**INSTRUCTIONS TO FOLLOW**
Exactly as written, please set down all of the entries again, with no pictures.

(Stored items)
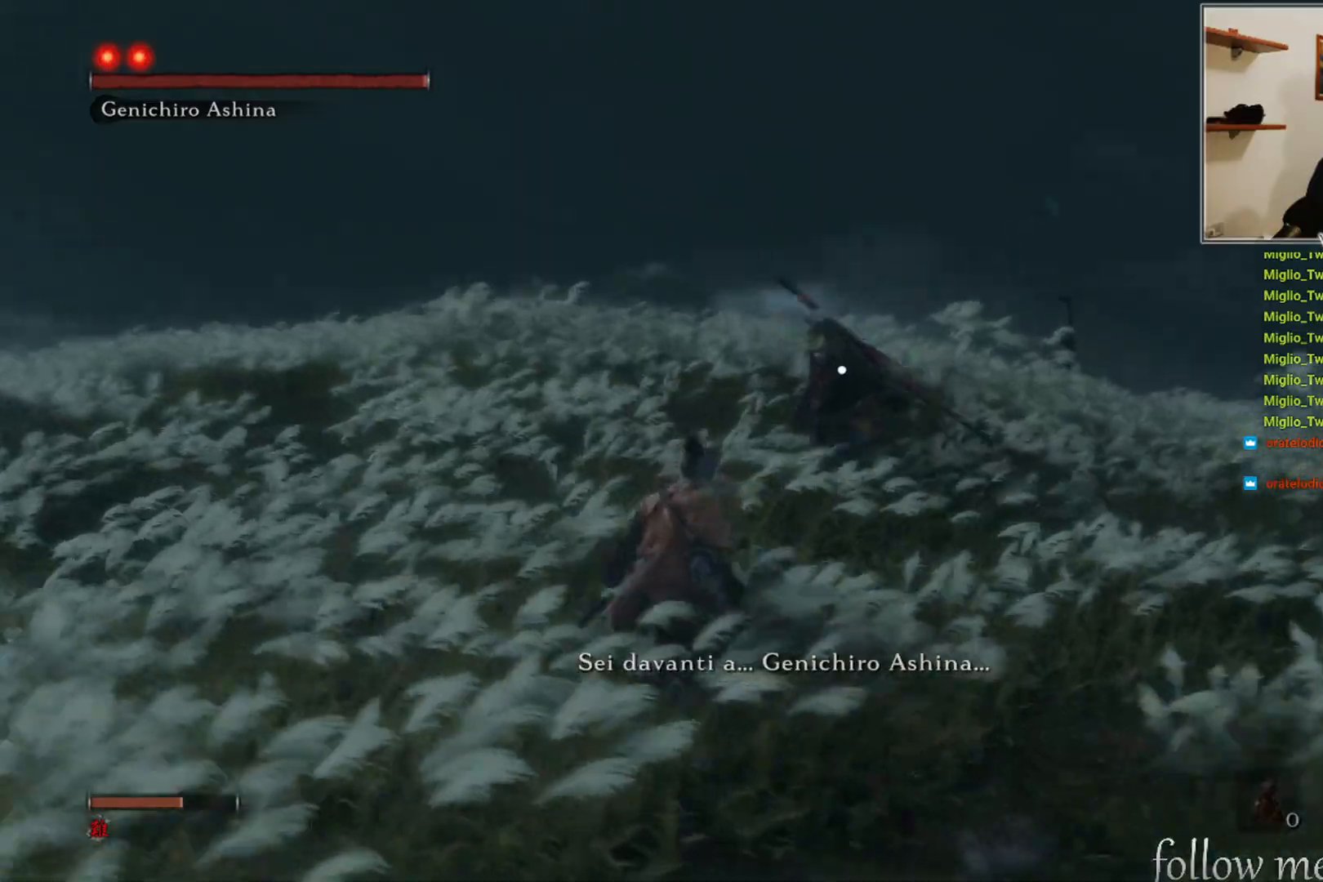
{"buttons": ["L1"], "left_stick": "left", "right_stick": "center", "events": [[433, "L1", "down"]]}
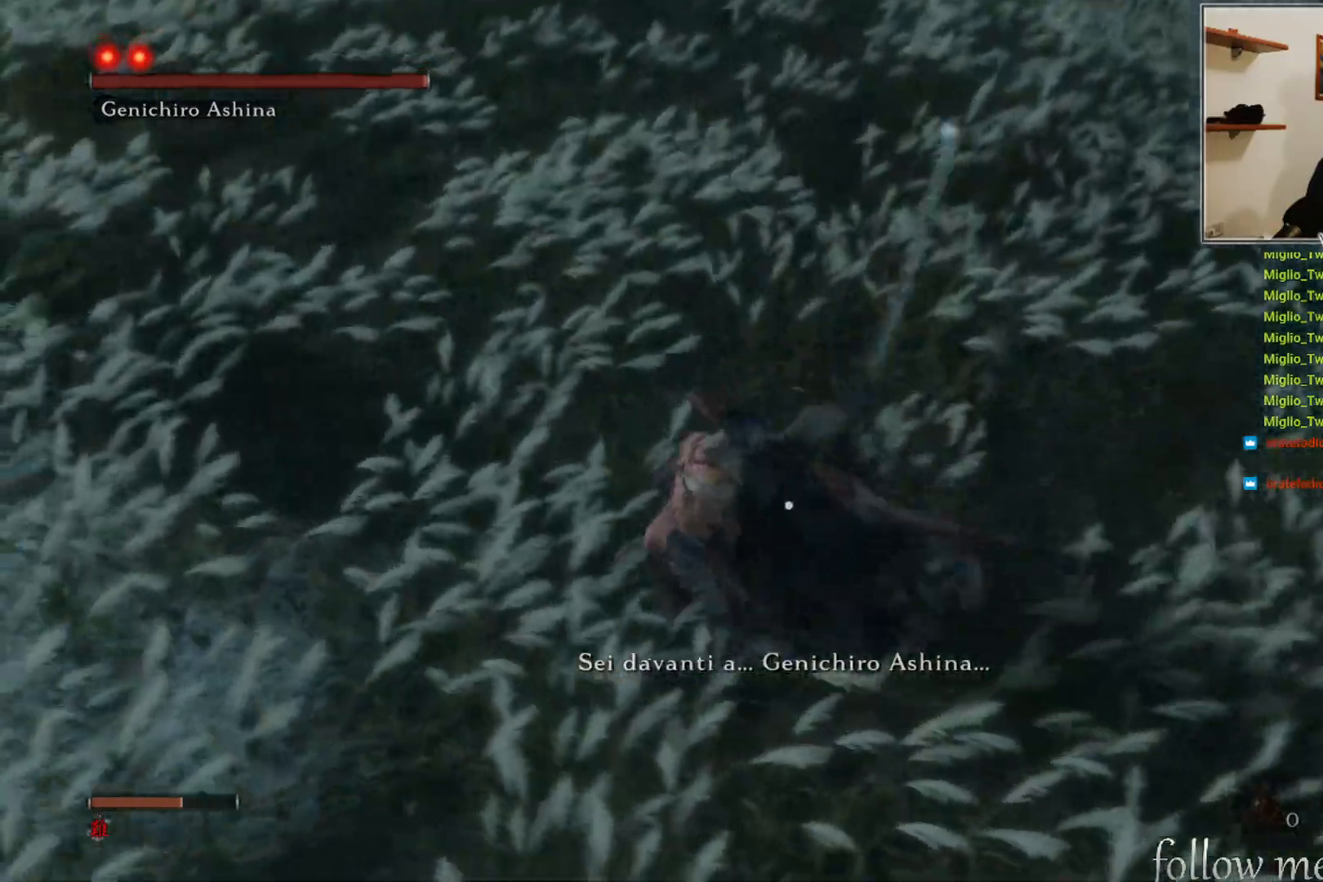
{"buttons": [], "left_stick": "up-left", "right_stick": "center", "events": [[117, "L1", "up"], [133, "L1", "down"], [283, "left_stick", "up-left"], [333, "L1", "up"]]}
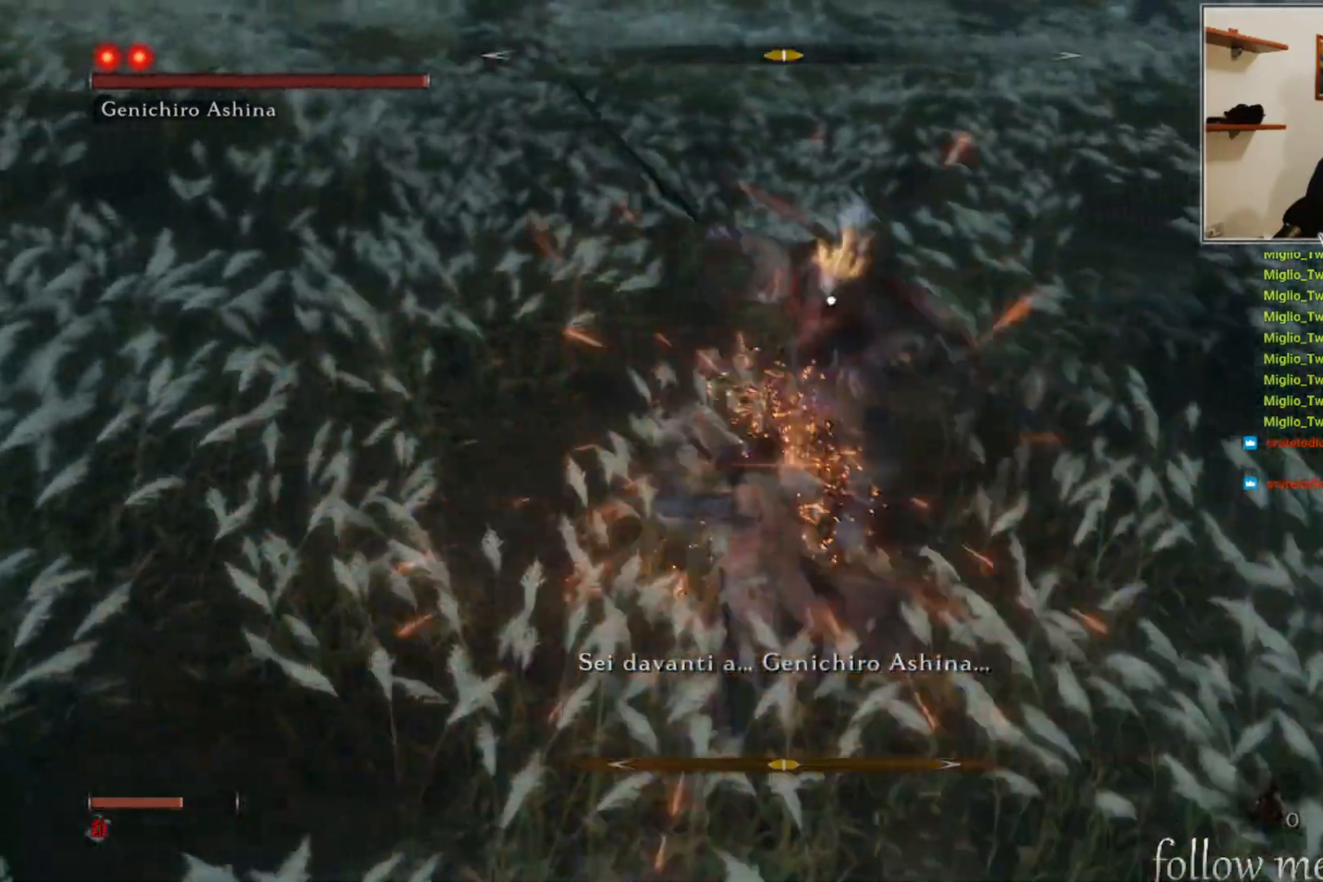
{"buttons": ["R1"], "left_stick": "up-left", "right_stick": "center", "events": [[433, "R1", "down"]]}
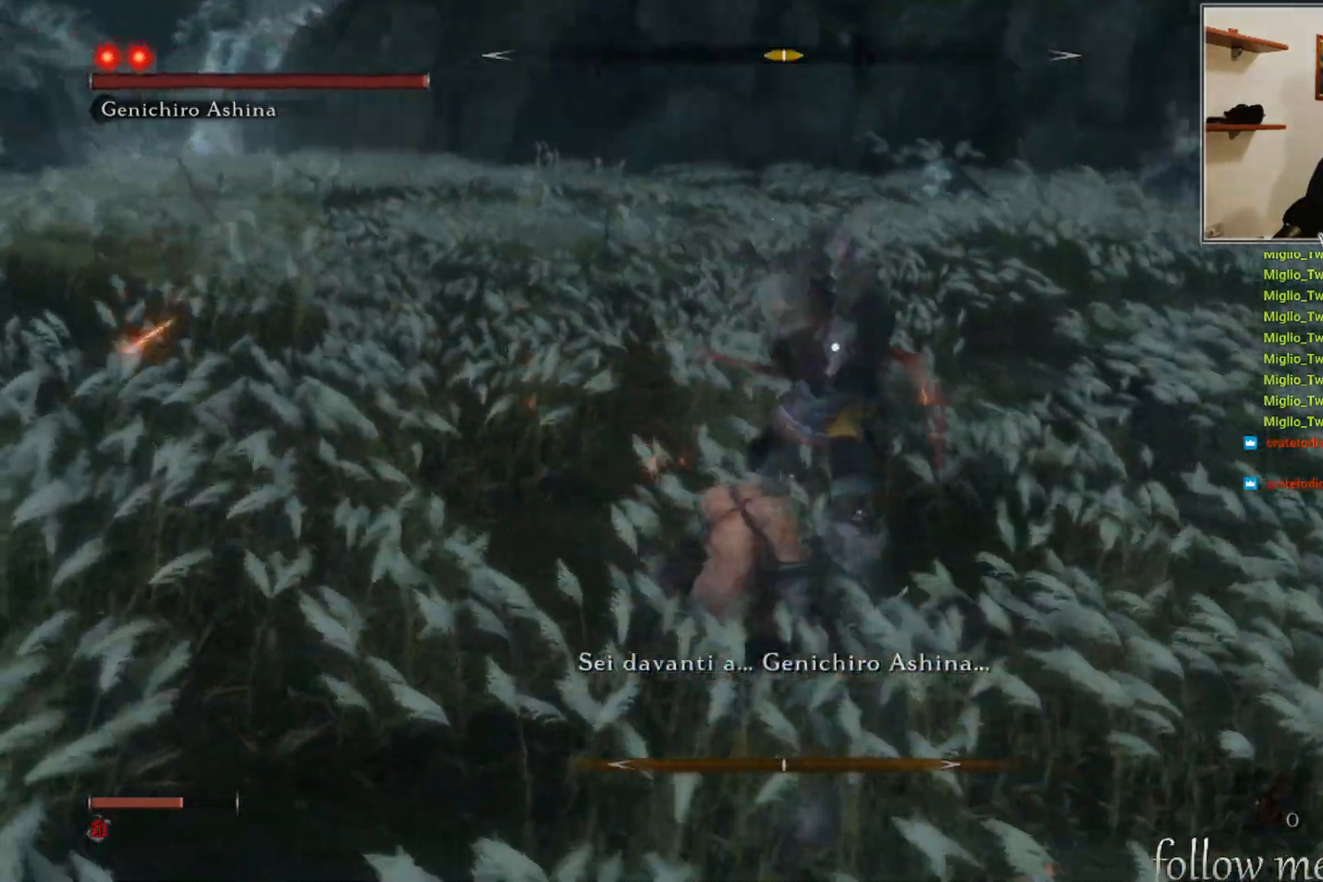
{"buttons": [], "left_stick": "up-left", "right_stick": "center", "events": [[17, "R1", "up"], [183, "left_stick", "center"], [417, "left_stick", "up-left"]]}
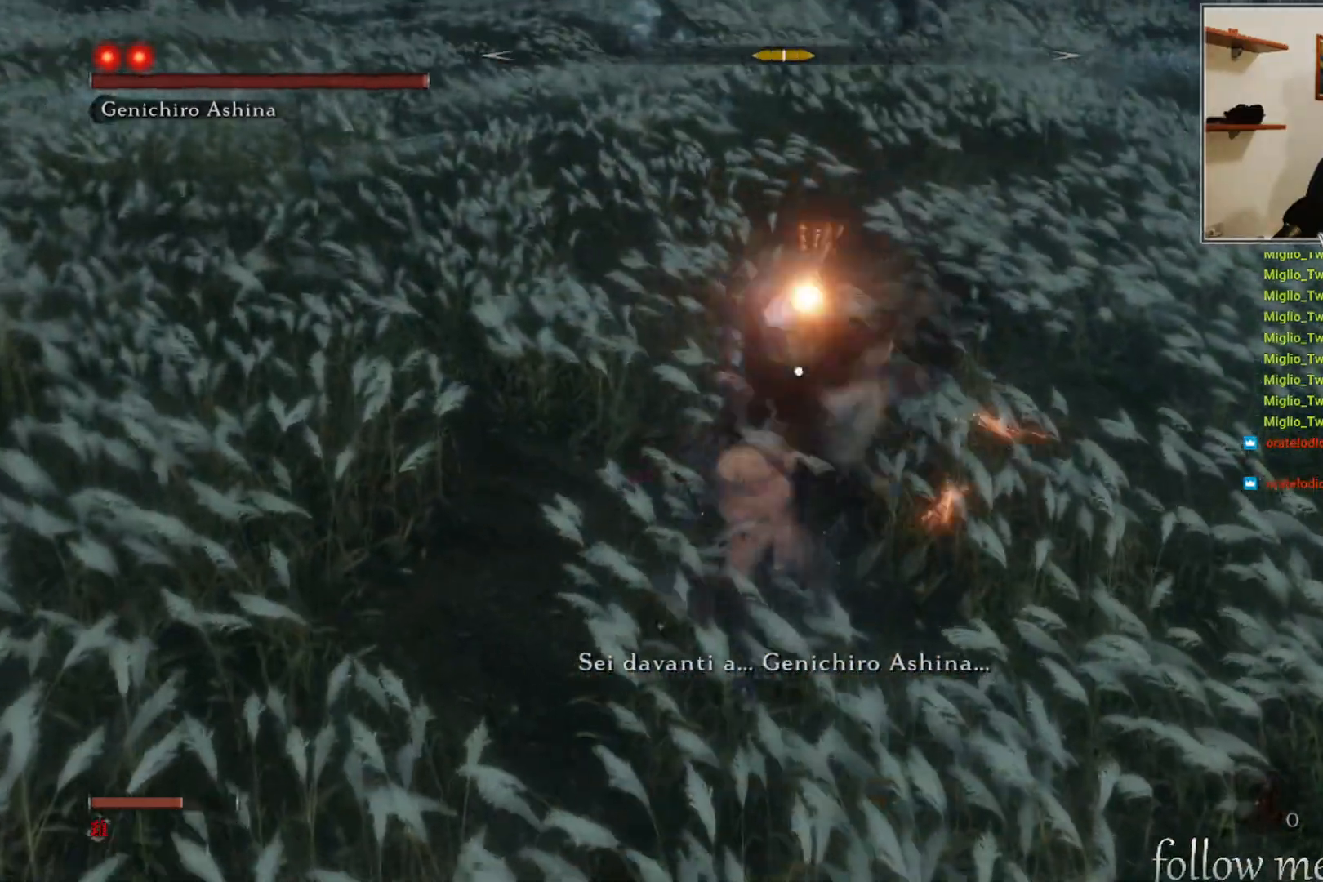
{"buttons": [], "left_stick": "up-left", "right_stick": "center", "events": [[17, "L1", "down"], [117, "L1", "up"]]}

**SOLUTION TO THIS EXERCISE**
{"buttons": ["L1"], "left_stick": "left", "right_stick": "center", "events": [[433, "L1", "down"]]}
{"buttons": [], "left_stick": "up-left", "right_stick": "center", "events": [[117, "L1", "up"], [133, "L1", "down"], [283, "left_stick", "up-left"], [333, "L1", "up"]]}
{"buttons": ["R1"], "left_stick": "up-left", "right_stick": "center", "events": [[433, "R1", "down"]]}
{"buttons": [], "left_stick": "up-left", "right_stick": "center", "events": [[17, "R1", "up"], [183, "left_stick", "center"], [417, "left_stick", "up-left"]]}
{"buttons": [], "left_stick": "up-left", "right_stick": "center", "events": [[17, "L1", "down"], [117, "L1", "up"]]}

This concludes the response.